Gemma Bridge

Personal information
- Nationality: British (English)
- Born: 17 May 1993 (age 32) Oxford, England

Sport
- Sport: Athletics
- Event: 20km race walk
- Club: Oxford City Athletic Club
- Coached by: Mark Wall

= Gemma Bridge =

English racewalker (born 1993)

Gemma Bridge (born 17 May 1993) previously competed internationally in racewalking events.

== Biography ==
Born in Oxford, she studied biology at the University of Birmingham and ran cross country for the varsity team. Gemma completed her master's degree in the United States at McNeese State University where she also ran for the university. Gemma has doctorate from Leeds Beckett University. Gemma now works in public health, and is Director of Bridge Research.
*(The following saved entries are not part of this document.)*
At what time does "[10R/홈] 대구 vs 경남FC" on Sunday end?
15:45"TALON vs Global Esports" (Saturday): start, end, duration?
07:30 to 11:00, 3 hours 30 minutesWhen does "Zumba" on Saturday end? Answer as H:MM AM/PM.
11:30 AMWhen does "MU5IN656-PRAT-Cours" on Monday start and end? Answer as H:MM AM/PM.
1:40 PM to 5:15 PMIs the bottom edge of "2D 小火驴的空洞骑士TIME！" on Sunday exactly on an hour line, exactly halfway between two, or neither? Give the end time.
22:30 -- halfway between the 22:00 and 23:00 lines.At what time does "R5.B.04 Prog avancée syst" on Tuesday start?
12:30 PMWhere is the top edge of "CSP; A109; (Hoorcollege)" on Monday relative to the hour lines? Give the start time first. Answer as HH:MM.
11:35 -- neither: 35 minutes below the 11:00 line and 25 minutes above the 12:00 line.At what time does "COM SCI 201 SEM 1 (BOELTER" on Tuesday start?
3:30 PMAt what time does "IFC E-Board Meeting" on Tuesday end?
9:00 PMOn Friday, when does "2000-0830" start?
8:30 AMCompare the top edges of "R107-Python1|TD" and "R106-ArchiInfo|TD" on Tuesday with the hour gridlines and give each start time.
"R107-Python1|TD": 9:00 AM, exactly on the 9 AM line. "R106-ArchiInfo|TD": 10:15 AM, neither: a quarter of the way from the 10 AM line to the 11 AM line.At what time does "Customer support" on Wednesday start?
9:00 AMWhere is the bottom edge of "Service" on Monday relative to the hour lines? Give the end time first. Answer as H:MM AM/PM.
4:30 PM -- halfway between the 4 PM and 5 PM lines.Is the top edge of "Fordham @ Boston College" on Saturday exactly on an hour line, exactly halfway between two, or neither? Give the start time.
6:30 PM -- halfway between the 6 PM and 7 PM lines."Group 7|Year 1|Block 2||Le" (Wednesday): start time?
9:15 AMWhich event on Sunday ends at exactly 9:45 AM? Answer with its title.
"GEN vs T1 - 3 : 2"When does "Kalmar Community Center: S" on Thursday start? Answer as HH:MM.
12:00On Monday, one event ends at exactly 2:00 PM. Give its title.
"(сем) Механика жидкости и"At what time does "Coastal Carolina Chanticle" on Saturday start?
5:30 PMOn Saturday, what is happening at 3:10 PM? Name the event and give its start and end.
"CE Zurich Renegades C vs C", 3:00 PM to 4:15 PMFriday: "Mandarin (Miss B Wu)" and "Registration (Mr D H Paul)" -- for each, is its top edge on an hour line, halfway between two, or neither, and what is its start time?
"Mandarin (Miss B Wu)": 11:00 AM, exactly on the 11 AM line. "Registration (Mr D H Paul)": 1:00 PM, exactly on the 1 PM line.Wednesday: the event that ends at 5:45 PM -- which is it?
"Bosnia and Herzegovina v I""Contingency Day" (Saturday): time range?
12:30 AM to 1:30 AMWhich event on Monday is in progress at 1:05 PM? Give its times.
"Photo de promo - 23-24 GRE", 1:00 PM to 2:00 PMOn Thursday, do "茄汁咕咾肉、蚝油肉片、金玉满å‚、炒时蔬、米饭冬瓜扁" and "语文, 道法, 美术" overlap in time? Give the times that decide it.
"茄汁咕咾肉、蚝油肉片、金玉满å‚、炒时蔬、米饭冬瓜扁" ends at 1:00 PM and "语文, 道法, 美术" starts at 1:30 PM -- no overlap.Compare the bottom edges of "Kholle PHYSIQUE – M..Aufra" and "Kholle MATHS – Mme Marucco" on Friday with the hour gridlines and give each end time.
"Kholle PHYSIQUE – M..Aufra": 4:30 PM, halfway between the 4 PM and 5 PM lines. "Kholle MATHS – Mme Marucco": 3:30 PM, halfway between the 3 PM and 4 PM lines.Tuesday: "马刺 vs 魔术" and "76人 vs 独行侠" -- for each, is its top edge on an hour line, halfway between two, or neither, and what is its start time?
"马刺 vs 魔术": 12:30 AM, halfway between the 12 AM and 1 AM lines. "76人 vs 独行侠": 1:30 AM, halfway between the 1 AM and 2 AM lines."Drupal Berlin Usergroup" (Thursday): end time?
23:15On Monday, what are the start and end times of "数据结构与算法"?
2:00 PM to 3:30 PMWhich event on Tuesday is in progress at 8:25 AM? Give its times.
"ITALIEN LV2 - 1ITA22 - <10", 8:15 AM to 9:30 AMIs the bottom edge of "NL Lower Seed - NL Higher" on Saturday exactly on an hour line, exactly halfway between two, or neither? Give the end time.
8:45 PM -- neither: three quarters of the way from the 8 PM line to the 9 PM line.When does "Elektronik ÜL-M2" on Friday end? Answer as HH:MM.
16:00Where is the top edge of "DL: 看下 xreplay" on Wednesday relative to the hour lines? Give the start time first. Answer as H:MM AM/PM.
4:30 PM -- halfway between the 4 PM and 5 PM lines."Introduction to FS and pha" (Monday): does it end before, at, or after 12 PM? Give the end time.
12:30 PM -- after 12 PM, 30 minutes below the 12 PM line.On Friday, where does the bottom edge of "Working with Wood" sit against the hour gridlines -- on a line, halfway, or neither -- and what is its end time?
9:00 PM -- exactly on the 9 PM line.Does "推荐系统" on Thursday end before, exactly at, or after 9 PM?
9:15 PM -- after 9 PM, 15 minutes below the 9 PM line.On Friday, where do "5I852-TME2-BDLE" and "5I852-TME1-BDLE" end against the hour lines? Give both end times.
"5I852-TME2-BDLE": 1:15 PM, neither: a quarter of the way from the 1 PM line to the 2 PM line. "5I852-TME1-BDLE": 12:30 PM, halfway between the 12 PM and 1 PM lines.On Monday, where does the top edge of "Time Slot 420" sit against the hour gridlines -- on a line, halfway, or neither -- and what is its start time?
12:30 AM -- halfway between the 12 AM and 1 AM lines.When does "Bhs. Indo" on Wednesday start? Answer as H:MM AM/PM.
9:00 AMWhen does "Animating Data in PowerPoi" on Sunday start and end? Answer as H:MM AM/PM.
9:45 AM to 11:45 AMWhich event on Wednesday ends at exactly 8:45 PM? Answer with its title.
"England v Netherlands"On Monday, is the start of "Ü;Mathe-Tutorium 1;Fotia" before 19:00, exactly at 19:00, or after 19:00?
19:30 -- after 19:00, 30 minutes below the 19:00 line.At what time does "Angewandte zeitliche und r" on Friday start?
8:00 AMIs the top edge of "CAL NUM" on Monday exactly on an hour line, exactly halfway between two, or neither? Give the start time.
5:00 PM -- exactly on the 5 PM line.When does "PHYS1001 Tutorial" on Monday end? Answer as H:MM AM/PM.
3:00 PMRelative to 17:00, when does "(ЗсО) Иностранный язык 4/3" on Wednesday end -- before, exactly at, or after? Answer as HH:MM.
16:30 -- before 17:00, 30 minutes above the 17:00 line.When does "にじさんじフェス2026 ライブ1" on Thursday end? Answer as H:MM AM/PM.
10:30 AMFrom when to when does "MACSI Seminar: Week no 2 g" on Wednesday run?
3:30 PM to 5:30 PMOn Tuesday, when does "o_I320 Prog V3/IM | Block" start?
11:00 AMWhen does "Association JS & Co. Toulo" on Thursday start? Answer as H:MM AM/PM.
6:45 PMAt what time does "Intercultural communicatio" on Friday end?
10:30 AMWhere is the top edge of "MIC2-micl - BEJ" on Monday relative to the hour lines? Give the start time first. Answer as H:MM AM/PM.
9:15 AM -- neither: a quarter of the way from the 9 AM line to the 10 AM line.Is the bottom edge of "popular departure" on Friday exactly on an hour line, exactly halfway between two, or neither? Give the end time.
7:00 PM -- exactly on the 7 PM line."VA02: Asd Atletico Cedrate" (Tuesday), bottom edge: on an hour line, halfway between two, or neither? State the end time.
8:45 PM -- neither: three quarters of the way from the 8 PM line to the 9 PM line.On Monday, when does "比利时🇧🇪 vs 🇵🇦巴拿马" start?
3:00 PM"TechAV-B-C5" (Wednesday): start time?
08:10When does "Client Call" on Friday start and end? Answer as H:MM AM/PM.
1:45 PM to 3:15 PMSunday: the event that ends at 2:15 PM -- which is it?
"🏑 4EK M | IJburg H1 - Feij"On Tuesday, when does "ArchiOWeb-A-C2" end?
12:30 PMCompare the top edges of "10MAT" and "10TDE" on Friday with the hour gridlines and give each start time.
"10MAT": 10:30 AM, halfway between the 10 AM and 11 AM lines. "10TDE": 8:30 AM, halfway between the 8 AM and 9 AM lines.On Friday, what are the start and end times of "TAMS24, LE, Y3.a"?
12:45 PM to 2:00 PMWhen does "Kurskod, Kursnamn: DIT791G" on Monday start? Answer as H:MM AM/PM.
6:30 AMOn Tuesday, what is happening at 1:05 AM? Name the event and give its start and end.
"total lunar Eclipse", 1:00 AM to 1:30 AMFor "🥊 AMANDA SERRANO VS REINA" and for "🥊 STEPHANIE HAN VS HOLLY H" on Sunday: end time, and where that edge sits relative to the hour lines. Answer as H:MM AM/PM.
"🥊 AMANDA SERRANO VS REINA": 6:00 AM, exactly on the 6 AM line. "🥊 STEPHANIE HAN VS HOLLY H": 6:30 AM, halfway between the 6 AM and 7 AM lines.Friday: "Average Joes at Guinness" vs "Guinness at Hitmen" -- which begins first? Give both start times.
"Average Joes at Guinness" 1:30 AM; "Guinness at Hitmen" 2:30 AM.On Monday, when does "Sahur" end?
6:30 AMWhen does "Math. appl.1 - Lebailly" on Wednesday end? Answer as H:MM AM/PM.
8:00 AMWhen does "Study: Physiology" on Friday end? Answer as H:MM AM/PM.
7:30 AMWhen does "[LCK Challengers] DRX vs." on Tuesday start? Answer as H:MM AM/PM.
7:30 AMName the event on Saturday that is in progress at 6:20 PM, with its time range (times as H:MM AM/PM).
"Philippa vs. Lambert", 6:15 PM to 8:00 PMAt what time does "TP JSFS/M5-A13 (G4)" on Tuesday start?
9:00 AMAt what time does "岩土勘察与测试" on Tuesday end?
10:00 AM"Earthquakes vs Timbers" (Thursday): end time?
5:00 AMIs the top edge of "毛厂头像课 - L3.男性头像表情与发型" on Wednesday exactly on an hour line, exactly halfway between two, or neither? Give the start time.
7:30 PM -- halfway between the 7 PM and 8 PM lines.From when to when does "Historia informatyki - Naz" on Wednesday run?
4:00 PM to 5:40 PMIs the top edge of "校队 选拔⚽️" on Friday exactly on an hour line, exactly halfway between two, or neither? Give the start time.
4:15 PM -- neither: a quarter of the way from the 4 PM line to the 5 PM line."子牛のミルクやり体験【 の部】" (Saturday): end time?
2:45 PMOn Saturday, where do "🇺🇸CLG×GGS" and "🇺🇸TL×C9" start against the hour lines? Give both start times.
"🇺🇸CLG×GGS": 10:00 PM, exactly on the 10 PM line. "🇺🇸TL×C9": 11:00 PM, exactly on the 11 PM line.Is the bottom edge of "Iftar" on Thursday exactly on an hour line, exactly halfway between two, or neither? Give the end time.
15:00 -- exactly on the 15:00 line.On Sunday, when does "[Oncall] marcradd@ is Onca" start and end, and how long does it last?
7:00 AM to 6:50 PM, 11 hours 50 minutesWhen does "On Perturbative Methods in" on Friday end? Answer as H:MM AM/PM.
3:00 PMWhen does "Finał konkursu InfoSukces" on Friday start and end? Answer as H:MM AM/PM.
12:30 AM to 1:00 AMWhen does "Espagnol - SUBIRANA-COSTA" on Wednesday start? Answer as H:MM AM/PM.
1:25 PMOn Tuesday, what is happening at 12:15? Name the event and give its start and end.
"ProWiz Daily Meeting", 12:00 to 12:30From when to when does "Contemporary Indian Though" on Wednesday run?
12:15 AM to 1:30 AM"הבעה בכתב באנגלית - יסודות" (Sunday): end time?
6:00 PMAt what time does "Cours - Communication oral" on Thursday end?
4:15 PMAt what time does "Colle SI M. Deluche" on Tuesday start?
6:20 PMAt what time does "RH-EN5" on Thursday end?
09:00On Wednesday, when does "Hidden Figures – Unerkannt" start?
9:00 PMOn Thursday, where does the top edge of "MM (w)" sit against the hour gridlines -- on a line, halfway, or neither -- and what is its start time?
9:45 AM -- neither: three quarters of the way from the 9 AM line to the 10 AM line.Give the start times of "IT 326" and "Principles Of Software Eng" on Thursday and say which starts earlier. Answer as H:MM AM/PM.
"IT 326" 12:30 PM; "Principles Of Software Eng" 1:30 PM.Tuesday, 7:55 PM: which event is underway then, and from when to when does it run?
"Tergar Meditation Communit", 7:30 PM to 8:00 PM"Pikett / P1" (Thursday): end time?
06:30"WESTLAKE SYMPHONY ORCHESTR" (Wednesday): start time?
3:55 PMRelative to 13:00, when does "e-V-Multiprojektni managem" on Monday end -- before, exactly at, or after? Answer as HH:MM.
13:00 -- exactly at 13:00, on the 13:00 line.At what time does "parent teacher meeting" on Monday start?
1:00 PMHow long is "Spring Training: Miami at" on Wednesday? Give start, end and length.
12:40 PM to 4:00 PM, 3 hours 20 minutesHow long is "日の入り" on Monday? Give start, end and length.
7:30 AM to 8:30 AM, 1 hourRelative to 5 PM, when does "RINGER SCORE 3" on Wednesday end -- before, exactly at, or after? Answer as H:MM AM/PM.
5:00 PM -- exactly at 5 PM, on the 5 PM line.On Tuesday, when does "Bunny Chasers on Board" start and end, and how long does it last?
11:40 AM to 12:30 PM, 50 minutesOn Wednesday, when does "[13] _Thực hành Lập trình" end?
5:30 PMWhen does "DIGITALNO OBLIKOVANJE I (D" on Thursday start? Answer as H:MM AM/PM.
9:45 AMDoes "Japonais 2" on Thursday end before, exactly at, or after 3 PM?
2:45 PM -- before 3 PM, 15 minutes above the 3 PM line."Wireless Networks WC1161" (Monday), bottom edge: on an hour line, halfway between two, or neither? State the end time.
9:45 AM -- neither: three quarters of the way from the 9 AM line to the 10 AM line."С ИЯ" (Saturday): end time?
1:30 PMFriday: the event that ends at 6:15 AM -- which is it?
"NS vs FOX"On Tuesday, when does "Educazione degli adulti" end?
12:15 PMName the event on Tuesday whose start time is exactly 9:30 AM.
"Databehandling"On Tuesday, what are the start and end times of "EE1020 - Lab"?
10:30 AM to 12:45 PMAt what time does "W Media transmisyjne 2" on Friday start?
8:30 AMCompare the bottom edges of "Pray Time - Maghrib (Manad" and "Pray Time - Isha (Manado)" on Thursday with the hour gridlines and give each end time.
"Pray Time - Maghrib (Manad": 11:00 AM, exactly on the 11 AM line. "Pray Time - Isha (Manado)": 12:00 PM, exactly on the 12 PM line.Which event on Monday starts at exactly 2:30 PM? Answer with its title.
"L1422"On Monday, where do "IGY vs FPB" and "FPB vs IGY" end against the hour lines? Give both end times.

She became British champion when winning the 5000 metres race walk event at the 2020 British Athletics Championships, with a time of 22 min 51.15 sec. She also won the 20 km Race Walking Association Championships in Leeds, which doubled as the British Championships, with a time of 1 hour 32 mins. She finished fifth in the women's 20 kilometres walk at the 2018 Commonwealth Games and has represented her country at the World Championships in Athletics and IAAF World Race Walking Team Championships.

Since retiring from race walking, Gemma now enjoys running and hiking.